I used to tell anyone who would listen that the field psychiatry needed to study this issue of family grief resulting from homicide. I knew that the intensity of such loss could impact the health and well-being of people; and because African Americans were disproportionately suffering from this pain, I knew it was changing our community. People who loved me chalked my theories up to grief.
I can identify with people who were interviewed from the article who said that people judge the loved ones who were killed. As an African-American woman who was very young at the time, people assumed that he must have been a drug dealer or somehow on the wrong side of the law or doing something that earned him those bullets. (And even when that is the case that doesn’t lessen the pain felt by those who love them dearly!) But it was quite the contrary; he remains one of the best people that I have ever known! He had been helping the 15 year-old get his life together. The young man got into some mess and my fiancee found out. He was angry with him and they began to argue. Reportedly, the young man became afraid (although Bula was unarmed) and shot him repeatedly in the chest and torso.

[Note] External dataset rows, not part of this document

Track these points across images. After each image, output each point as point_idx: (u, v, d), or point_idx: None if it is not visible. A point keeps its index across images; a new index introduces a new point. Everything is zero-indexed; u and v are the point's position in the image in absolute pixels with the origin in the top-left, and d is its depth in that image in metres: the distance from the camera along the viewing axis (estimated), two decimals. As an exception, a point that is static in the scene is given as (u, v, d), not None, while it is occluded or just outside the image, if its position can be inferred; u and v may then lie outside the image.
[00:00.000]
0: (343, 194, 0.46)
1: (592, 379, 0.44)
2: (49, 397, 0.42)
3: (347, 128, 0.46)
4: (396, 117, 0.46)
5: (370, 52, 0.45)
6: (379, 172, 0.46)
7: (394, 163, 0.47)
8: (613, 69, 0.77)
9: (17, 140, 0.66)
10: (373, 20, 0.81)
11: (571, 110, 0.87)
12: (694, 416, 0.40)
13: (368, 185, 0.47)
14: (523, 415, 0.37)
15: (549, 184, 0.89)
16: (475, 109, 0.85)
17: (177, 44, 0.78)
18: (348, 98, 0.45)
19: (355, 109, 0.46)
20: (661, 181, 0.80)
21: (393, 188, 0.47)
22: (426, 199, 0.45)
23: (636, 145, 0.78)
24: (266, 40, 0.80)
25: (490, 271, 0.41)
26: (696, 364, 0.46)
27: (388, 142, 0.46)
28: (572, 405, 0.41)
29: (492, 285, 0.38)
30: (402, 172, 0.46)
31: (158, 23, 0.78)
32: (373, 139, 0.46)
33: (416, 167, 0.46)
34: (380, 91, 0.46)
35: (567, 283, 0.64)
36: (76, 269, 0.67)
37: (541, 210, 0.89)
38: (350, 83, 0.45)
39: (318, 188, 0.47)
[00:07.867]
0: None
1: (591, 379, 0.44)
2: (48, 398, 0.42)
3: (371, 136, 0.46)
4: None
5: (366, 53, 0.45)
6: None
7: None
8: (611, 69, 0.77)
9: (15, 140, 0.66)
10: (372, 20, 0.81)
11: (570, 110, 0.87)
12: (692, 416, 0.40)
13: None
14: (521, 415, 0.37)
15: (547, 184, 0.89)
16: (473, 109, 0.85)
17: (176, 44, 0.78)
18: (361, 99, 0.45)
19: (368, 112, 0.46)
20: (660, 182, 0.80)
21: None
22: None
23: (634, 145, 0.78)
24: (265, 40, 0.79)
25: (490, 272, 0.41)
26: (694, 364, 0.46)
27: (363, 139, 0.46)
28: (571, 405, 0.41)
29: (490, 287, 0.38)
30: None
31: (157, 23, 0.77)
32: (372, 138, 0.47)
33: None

Although I did not receive any counseling, I have learned to carry him in my heart and to release most of the anger. But losing him in that manner changed me in ways that I probably have yet to realize – people can not begin to imagine. I still plan to seek professional help because I think it can still be valuable and, as an adult, I am unafraid to do so. I am so thankful that research is beginning to address the “ripple” effect because we live in a violent world that doesn’t seem to be getting better.